As sailors in the 17th century learned the hard way, having an accurate clock for navigation is pointless if it is too delicate to carry aboard ship. The same goes for the super accurate optical clocks being developed for future GPS satellites.
We live in a world increasingly dependent on GPS for position fixing, mobile phones, navigation, surveying, and even controlling inventory in shipyards and warehouses. By locking onto the signal of four or more satellites, it's possible in seconds to determine one's position almost anywhere on Earth within a few meters, but that level of precision just isn't good enough anymore.
The problem is that GPS depends on the atomic clocks installed in the satellites, which generate a time stamp based on the vibration of a cesium atom that oscillates in the microwave range. To achieve greater precision and accuracy, engineers want to move that oscillation into the much narrower frequencies of visible light, which are 100,000 times higher than microwaves, using what are called optical clocks.
To understand what an optical clock is, think of an atomic clock as having a pendulum like an old-fashioned wall clock. A properly made pendulum swings with great regularity and marks off time with enough accuracy to make pendulum clocks the dominant timekeepers until the invention of the chronometer in the late 18th century.
Now imagine that instead of beating once or twice a second, the pendulum beats 300 million times a second – you now have the accuracy of an atomic clock, which uses cesium atoms to beat at the frequency of microwaves. Multiply those beats by 100,000 and you are in the realm of the optical clock – so called because it's operating in the frequency of visible light.

Transcribed page contents
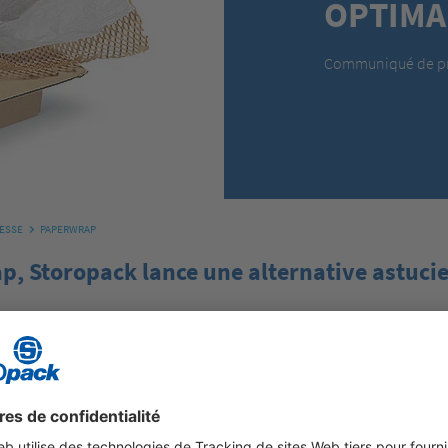
OPTIMA
Communiqué de pr
RESSE
PAPERWRAP
, Storopack lance une alternative astucieu
opose désormais une nouvelle alternative au traditionnel film à bul
ier, une matière première renouvelable, et donc entièrement recycl
alage de produits fragiles et de petite taille, en plus de se prêter é
c protégés de manière fiable contre les chocs, les rayures et les dom
Storopack du monde entier.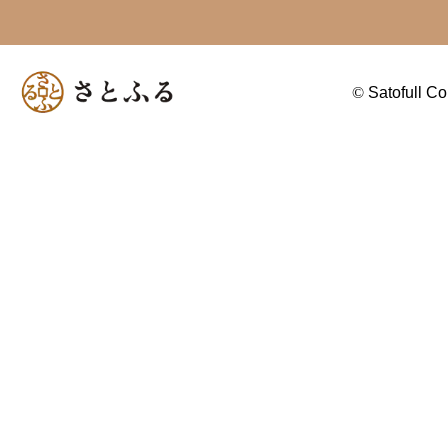
©
Satofull Co.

* [Tasks to complete]
1/ Update the passage on optical clocks from "As sailors in" to "good enough anymore.", replacing "satellites" with "spacecraft".
2/ Answer these questions using the passage on optical clocks:
(a) The vibration of which atom do the atomic clocks in GPS satellites use to generate a time stamp?
(b) How many times higher than microwaves are the frequencies of visible light?
(c) Pendulum clocks were the dominant timekeepers until the invention of what?
3/ Translate this sentence from the passage on optical clocks into Spanish: "To understand what an optical clock is, think of an atomic clock as having a pendulum like an old-fashioned wall clock."

* [Task-by-task solutions]
1/
As sailors in the 17th century learned the hard way, having an accurate clock for navigation is pointless if it is too delicate to carry aboard ship. The same goes for the super accurate optical clocks being developed for future GPS spacecraft.
We live in a world increasingly dependent on GPS for position fixing, mobile phones, navigation, surveying, and even controlling inventory in shipyards and warehouses. By locking onto the signal of four or more spacecraft, it's possible in seconds to determine one's position almost anywhere on Earth within a few meters, but that level of precision just isn't good enough anymore.

2/
(a) A cesium atom.
(b) 100,000 times higher.
(c) The chronometer, invented in the late 18th century.

3/ Para entender qué es un reloj óptico, imagine un reloj atómico como si tuviera un péndulo, igual que un reloj de pared antiguo.